%%

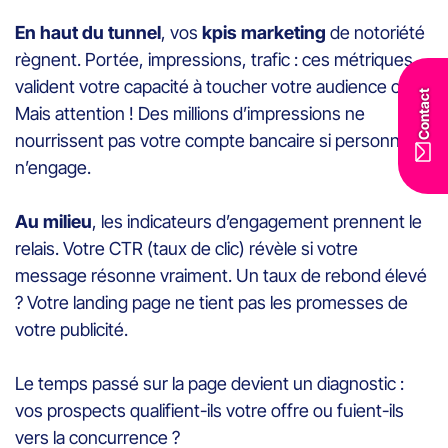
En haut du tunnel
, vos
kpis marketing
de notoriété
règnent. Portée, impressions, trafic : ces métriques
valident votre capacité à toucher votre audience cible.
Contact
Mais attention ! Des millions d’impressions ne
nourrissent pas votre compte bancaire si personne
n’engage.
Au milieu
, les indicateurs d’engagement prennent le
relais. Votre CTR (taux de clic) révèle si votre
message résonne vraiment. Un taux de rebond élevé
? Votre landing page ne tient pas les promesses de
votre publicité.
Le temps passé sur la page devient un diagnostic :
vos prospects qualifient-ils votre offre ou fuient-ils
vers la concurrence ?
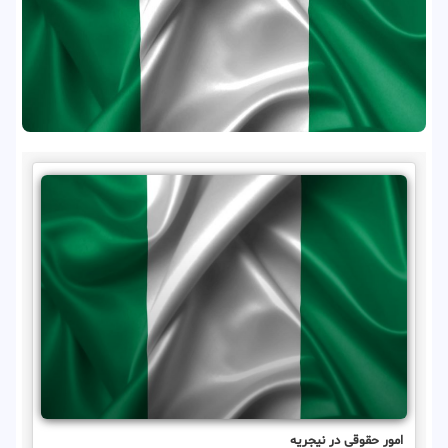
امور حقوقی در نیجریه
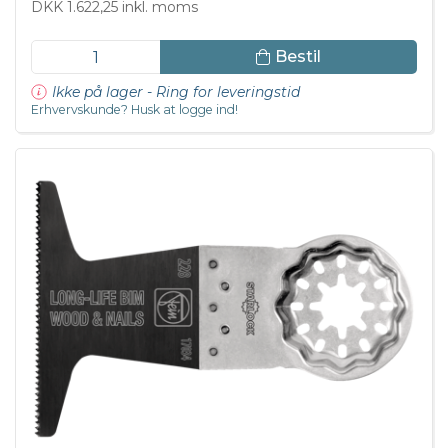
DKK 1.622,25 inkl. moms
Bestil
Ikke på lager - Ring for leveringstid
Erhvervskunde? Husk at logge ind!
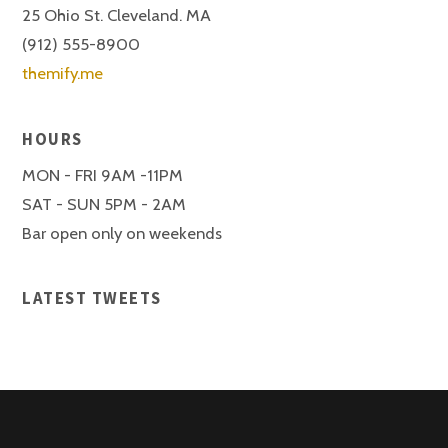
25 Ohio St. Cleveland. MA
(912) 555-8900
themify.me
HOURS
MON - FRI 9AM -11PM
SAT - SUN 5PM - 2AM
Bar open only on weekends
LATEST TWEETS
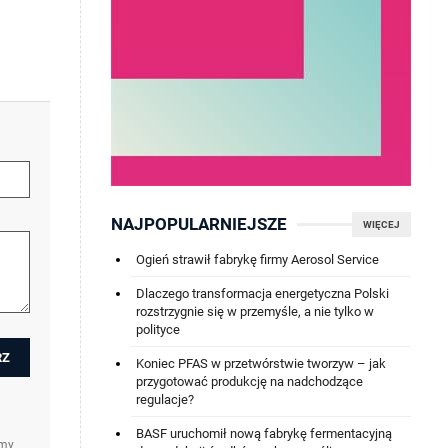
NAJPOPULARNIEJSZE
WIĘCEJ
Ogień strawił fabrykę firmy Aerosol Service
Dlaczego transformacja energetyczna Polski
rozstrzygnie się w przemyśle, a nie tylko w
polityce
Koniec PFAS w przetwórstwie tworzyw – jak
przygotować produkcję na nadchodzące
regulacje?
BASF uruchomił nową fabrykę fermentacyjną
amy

%%
%%

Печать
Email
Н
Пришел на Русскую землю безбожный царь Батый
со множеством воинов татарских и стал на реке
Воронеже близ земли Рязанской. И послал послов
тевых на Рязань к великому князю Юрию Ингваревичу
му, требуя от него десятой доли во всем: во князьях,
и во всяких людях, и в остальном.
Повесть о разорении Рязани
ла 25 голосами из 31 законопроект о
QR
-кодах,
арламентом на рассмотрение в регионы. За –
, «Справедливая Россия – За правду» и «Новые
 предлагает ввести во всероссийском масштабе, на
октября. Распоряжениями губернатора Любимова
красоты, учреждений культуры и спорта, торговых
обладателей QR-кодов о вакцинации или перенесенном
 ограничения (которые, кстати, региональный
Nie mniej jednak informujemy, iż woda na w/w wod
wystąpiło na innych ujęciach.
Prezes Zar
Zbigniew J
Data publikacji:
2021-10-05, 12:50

%%

#### [What the exercise asks]
The answer must be a single number: how many lines of the records contain the string "fabrykę".

#### [The answer]
2